Bunların dışında önerdiği iki platform Write.as ve Bear Blog, minimalist, açılışı ve kullanımı basit, yazmaya odaklandıran uygulamalar. İkisi arasında kaldım, Bear Blog açıkçası bana daha samimi, özelleştirilebilir ve yazma odaklı geldi, Free planı daha güçlü (yani kendi domain adresinize yönlendirmeyecekseniz, Free planı ile de bayağı ilerleyebilirsiniz) ve ücretli planı rakibine göre oldukça ucuz. O sebeple Bear Blog'u tercih ettim. Biraz css ile çok hızlı bir şekilde istediğim hale geldi, yalın ve yazı odaklı.

blogging-tips

Bu saydığım platformlar dışında bir seçenek daha var. Substack şu an bülten hazırlama ve gönderimi anlamında en popüler platform, ancak bir blog gibi de değerlendirilmesi mümkün. Bu platformun ruhunu kaybetmeden büyümesini dilerim. Büyük yatırımlar aldıktan sonra tıpkı Medium gibi her bültenin birbirine benzememesi tercihim olurdu.

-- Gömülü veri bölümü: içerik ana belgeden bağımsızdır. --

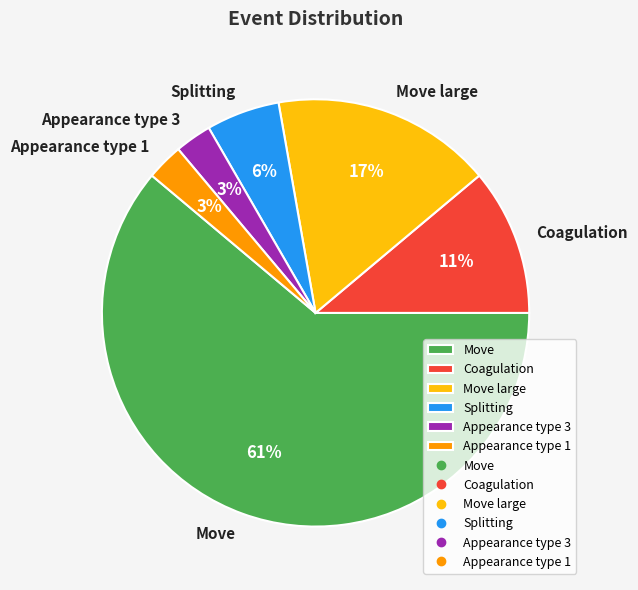

Which slice is the largest?

Move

Halihazırda bülten hazırlamadığım için (belirli bir niş üzerinden gidiyor genellikle, ben tek bir konuyla sınırlı kalmak istemiyorum) kullanmıyorum ama bir şans vermeyi düşündüğüm bir uygulama.

Seçenek bayağı çokmuş değil mi? Hadi, bir cesaretle herkesi kendi özgün seslerini duyurmaya davet ediyorum.